In 2019, the UK's ambassador to the United States Sir Kim Darroch was forced to resign after Ms Oakeshott obtained emails in which he was critical of Donald Trump. In the secret cables, he labelled the then-American President as "inept", "insecure" and "incompetent".

Oakeshott denied that the story was linked to her relationship with Brexit campaigner Richard Tice, who it had been suggested was keen to get the US ambassador job. Mr Tice, now leader of the Reform UK Party, tweeted:

"Conspiracy theorists who think I want US Ambassador job totally wrong. Ridiculous suggestion! But other senior pro Brexit businessperson would do great job promoting UK and securing quick trade deal."

Before her relationship with Mr Tice, Isobel Oakeshott had three children from a previous marriage to Nigel Rosser.[5]

Investigative journalism

Integrity Initiative

Full article: Integrity Initiative

Isabel Oakeshott is mentioned as a participant in a seminar with many military/intelligence heavy hitters and their friends in the media Document:5 July Seminar; Potential guest list for discussion, possibly in 2016 or 2017.

In 2018, she published a book White Flag? - An Examination of the UK's Defence Capability with fellow seminar attendee Michael Ashcroft of whom she is a protegé.
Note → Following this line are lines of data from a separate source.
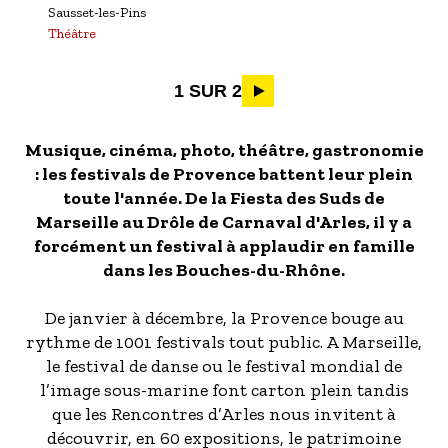
Sausset-les-Pins
Théâtre
Pagination
1 SUR 2
Musique, cinéma, photo, théâtre, gastronomie
: les festivals de Provence battent leur plein
toute l'année. De la Fiesta des Suds de
Marseille au Drôle de Carnaval d'Arles, il y a
forcément un festival à applaudir en famille
dans les Bouches-du-Rhône.
De janvier à décembre, la Provence bouge au
rythme de 1001 festivals tout public. A Marseille,
le festival de danse ou le festival mondial de
l’image sous-marine font carton plein tandis
que les Rencontres d’Arles nous invitent à
découvrir, en 60 expositions, le patrimoine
The book deals with many of the same lobbying themes as Cold War II, such as the chance of a new war, and "Our leaders have concluded there are no votes in defence, and have progressively run down the armed forces." where it "explains what has happened to our armed forces in recent years and asks whether their decline endangers our safety and prosperity." [6]


Hilary Jones debates Isabel Oakeshott on lockdowns.

Oakeshott has been an outspoken critic of the official narrative around COVID.